Internal AI Leaderboard Scrapped at Amazon Following Employee Manipulation
Samira Vishwas June 04, 2026 06:24 PM

Amazon has shut down an internal leaderboard that ranked employees by how much they used its AI coding tool, Kiro. The system, called KiroRank, tied into Amazon’s internal company directory, PhoneTool. It showed badges next to employee names based on AI usage.

The company says the tool met its goal. Employees tell a different story.

Amazon said KiroRank helped drive early AI adoption. A company spokesperson described it as a beta dashboard that was never a formal or approved system. The tool has now been deprecated.

But workers reported deeper problems. They said the leaderboard was easy to game. Some employees inflated their AI activity to climb the rankings. Others felt pressure to use AI more, even when it did not improve their work.

The result was a new workplace behavior employees called “tokenmaxxing.”

The term comes from tokens, the units large language models use to process text. In simple terms, more prompts and longer outputs mean more token use. Under tokenmaxxing, employees chased higher AI numbers instead of better outcomes.

Some workers admitted they used AI agents to generate needless tasks just to increase usage. Rather than using Kiro to solve real engineering problems, they optimized for leaderboard placement.

One employee said they started cheating after receiving feedback in a performance review that they were not using AI enough.

The episode shows a growing tension inside tech companies. Leaders want workers to adopt AI tools. But once companies start measuring usage, employees often respond to the metric instead of the mission.

This problem is not new.

How AI Usage Incentives Can Drive Waste Over Value?

In business, people have long shaped behavior around targets. When companies reward calls made, workers make more calls. When they reward hours worked, people stay online longer. AI metrics create a similar risk. If usage becomes the signal for performance, employees may focus on maximizing prompts rather than producing better code.

That can create real costs.

AI systems are expensive to run. Every prompt consumes computing power. Heavy usage increases infrastructure spending.
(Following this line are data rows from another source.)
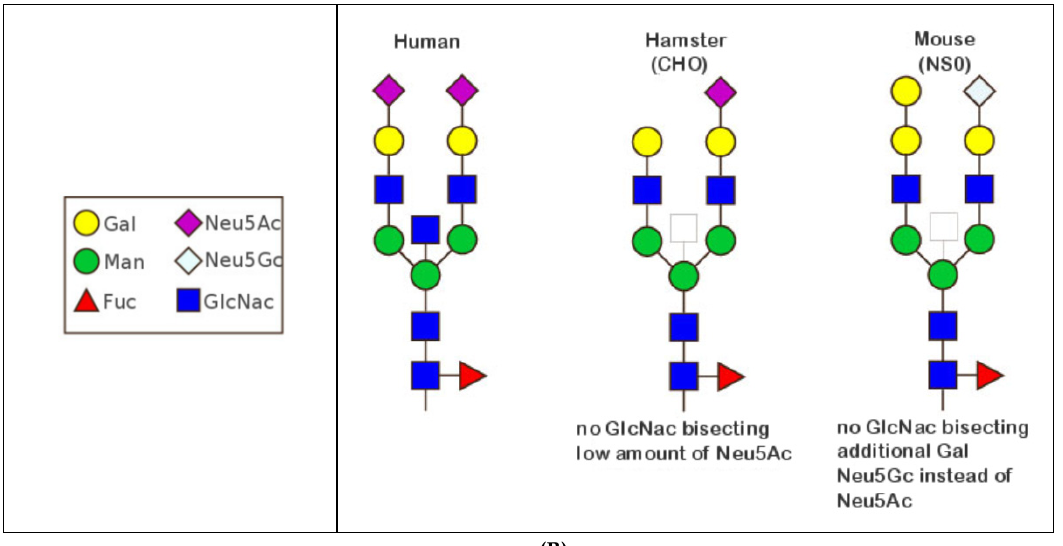
Figure 36. ( A ). Largest N-linked oligosaccharide structure found in human IgG (left panel) and most abundant glycans found in mAb biopharmaceuticals (right panel). ( B ). Glycosylation patterns of recombinant antibodies produced in human, CHO and NS0 cells. Symbol Nomenclature for Glycans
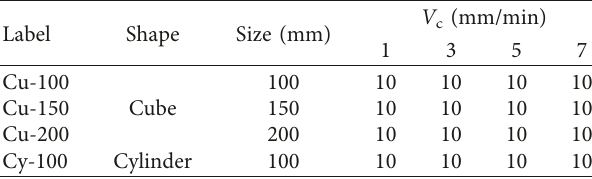
Table 2: Mechanical properties of CEB.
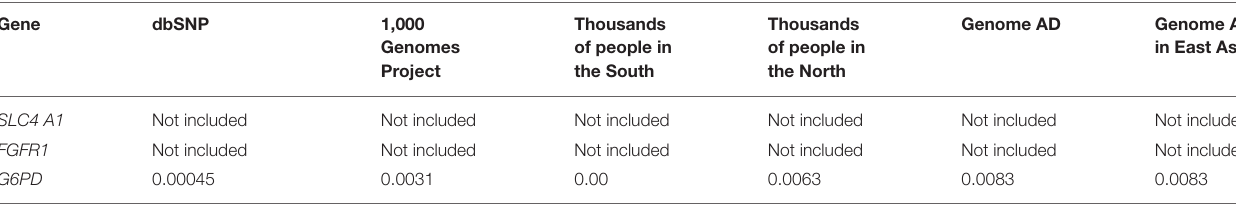
TABLE 4 | The inclusion status and frequency of the three “pathogenic” genes in the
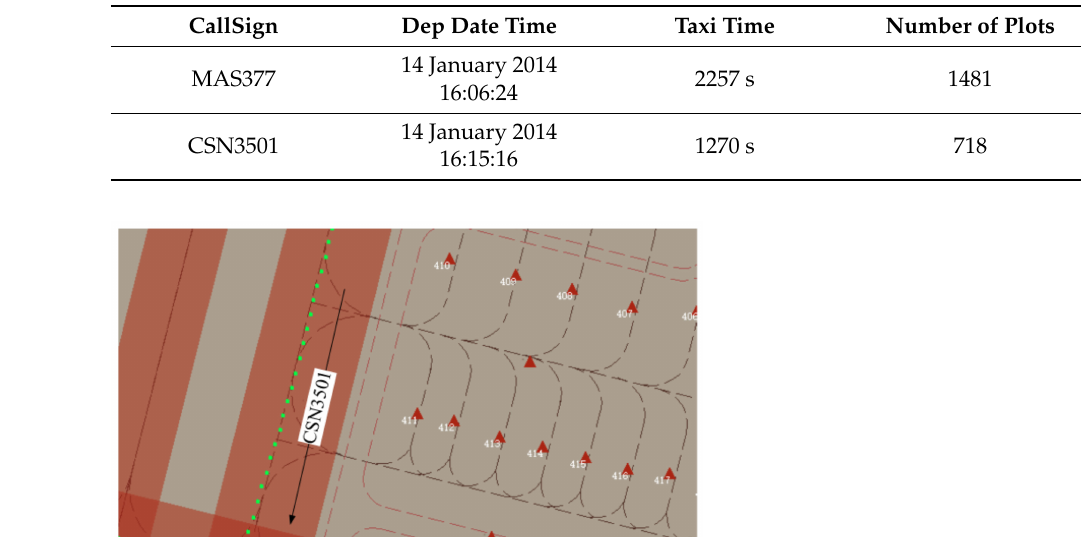
Table 1. Trajectory data information.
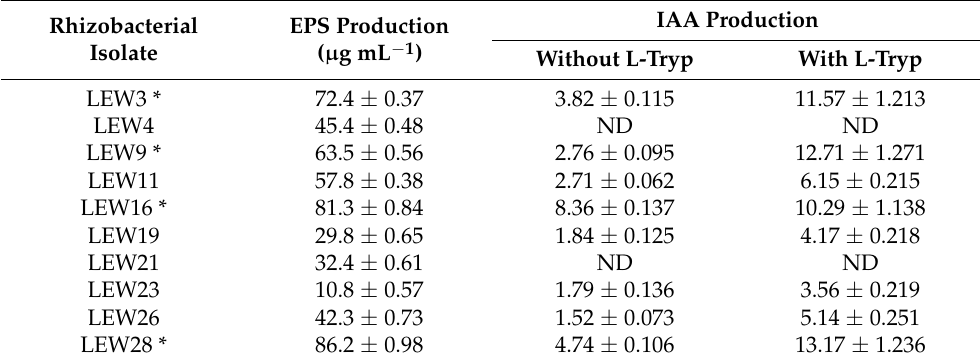
Table 2. Quantitative EPS production and IAA production in the presence and absence of L-tryptophan by rhizobacterial isolates.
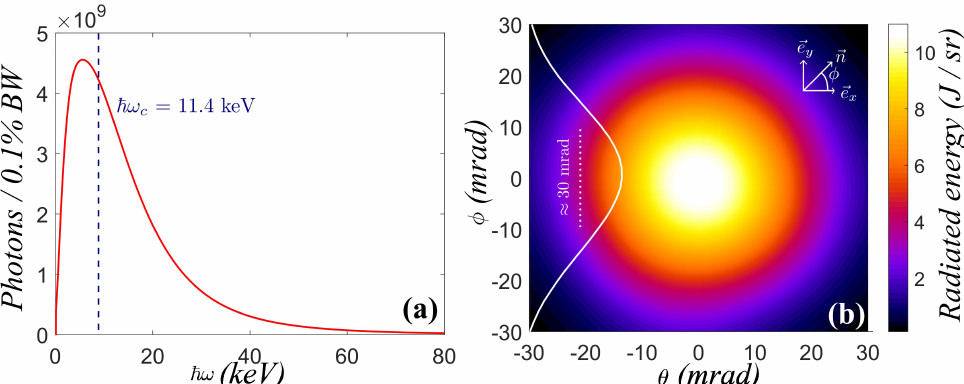
Figure 3. ( a ) The spectral distribution of Betatron photons per 0.1% bandwidth. ( b ) Angular distribu- tion of radiated energy of the Betatron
Employees familiar with KiroRank said the leaderboard encouraged wasteful AI use, which pushed costs higher without clear gains in productivity.

Credits: Reddit

Amazon has acknowledged that it tracks token utilization, but says it does so to understand efficiency and cost patterns, not to monitor individual employee behavior. The company also said it does not require teams to use AI tools.

Still, the existence of KiroRank sent a message many employees understood clearly: AI usage mattered.

Amazon executives have tried to draw a line between useful adoption and empty activity.

Dave Treadwell, Amazon’s Senior Vice President, told staff not to use AI for its own sake.

“Please don’t use AI just for the sake of using AI,” he said. “Use AI to help you solve customer problems, to help you solve business problems, to innovate.”

That advice points to a broader shift happening across the tech industry.

Amazon and the AI Trap: Why Measuring Usage Over Value Kills Productivity

Over the past few years, companies rushed to roll out AI tools across engineering, support, research, and operations. The focus was speed and adoption. Getting people to use AI often mattered more than measuring whether it improved results.

Now the mood is changing.

As AI budgets grow, companies face pressure to show returns. Leaders want proof that AI saves time, improves products, or cuts costs. Simple usage numbers no longer look like enough.

The KiroRank story highlights the danger of treating AI activity as a performance metric. Measuring prompts, tokens, or tool usage can create distorted incentives. Employees may learn to feed the system rather than improve the work.

The lesson is simple: AI use is not the same as AI value.

A useful AI tool should help engineers ship better code, solve harder problems, or reduce repetitive work. If workers start creating extra tasks to raise usage numbers, the metric has failed.

Amazon’s decision to shut down KiroRank may reflect that reality.

The company wanted to encourage experimentation with AI coding tools. Instead, it discovered what many organizations learn when they measure the wrong thing: people optimize for the scoreboard.

And when the scoreboard rewards consumption over results, efficiency often loses.